ホームパーティーに、プールに、ガーデニング。15㎡のテラスが家族の幸せな時間をつくり出す家。建築家のこだわりは…
「家族はもちろん、ゲストも集うようなパブリックな空間がほしい」という住み手からの依頼に対して、建築家の黒崎敏さんが提案したのは約15㎡のアウトドアテラスが連なる、LDK空間を内包したコートハウスのプランニングでした。都内の第一種低層住居専用地域にある42坪の敷地をどのようにプランニングしていったのでしょうか? 【写真集】広いテラスが心地よい!四季を感じられる家の本当の魅力
スケール感や素材を対比させることで生まれるおおらかな空間
隣接する土地に親族が暮らしていることもあり、日常的に家にゲストを招いて楽しむと語る住み手のAさん。 おおらかで開放的、そして子供たちが独立しても集うことができるような場所を新しい家でも叶えたいというのが要望の1つにありました。 実際の面積よりも広がりが感じられ、自然の心地よさも体感できるような空間を考えたときに、必然的にLDKを2階にまとめる案が浮上したと、建築家の黒崎敏さんは語ります。 「採光や通風は好条件の敷地だったので、その魅力を縁側や土間のような中間領域として取り込みたいと考えました。そうして完成したのは、一見すると外から守られたデザインの外観ですが、内に入るとその印象が反転するようなサプライズ感のあるプランです。切妻屋根の下には、内も外もつながったような曖昧な空間があり、そこでゲストとともに笑顔で過ごすイメージです」
1階は中庭を囲むように主寝室や子供部屋を配置。日中も中庭からの採光で明るさに申し分はないとはいえ、グレートーンが静謐な印象の空間です。 また、廊下や階段周りは幅80㎝とミニマムに設定されており、その対比も相まって2階へと階段を上がったときに広がるLDKの広さや明るさをより感じることができます。

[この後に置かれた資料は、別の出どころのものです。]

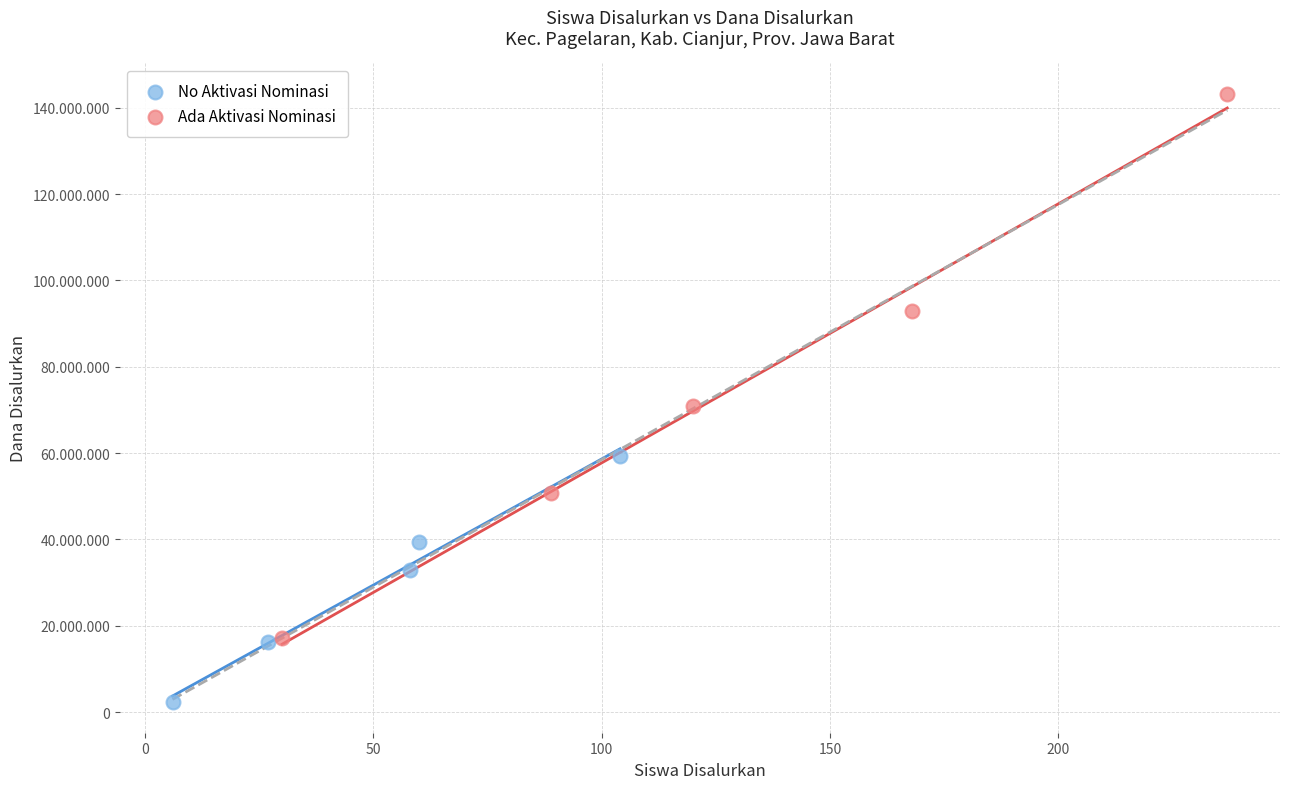

Which series has the largest Y range (max minus min)?

Ada Aktivasi Nominasi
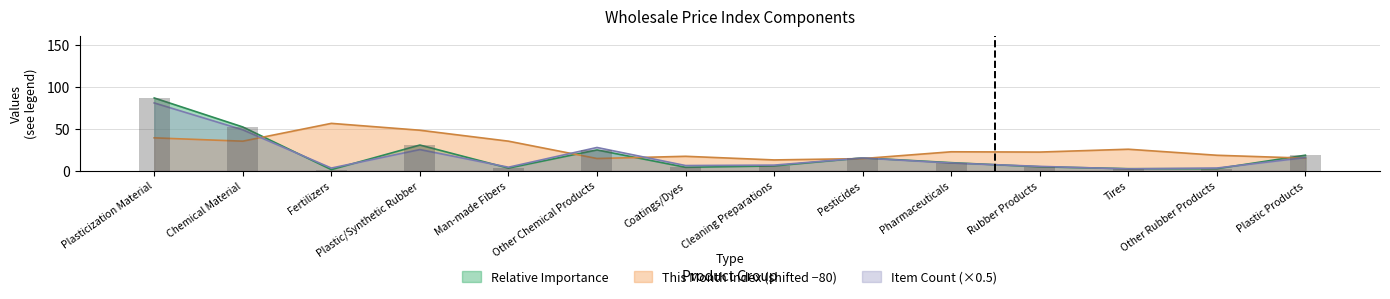

Where does the Relative Importance series first go above 9?

Plasticization Material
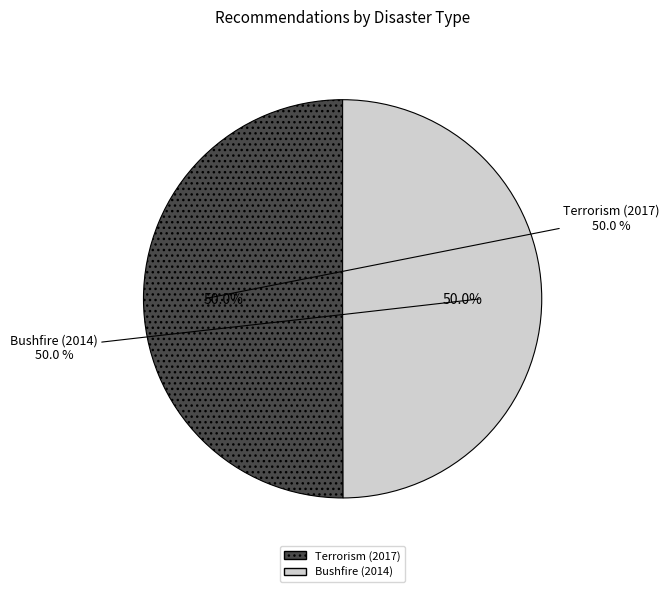

Which slice is the smallest?

Bushfire (2014)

建ぺい率をクリアするために設けられた中庭は、1階はもちろん2階からも眺めることができ、季節によって変化する落葉樹のシンボルツリーが、四季の移り変わりを伝えます。 1階と2階で、部屋の配置やサイズ感のバランスを緻密に計算。その対比から生まれるダイナミックさが空間に大きな魅力をもたらしていますが、建材や素材使いも意図的に変化をつけているのが特徴です。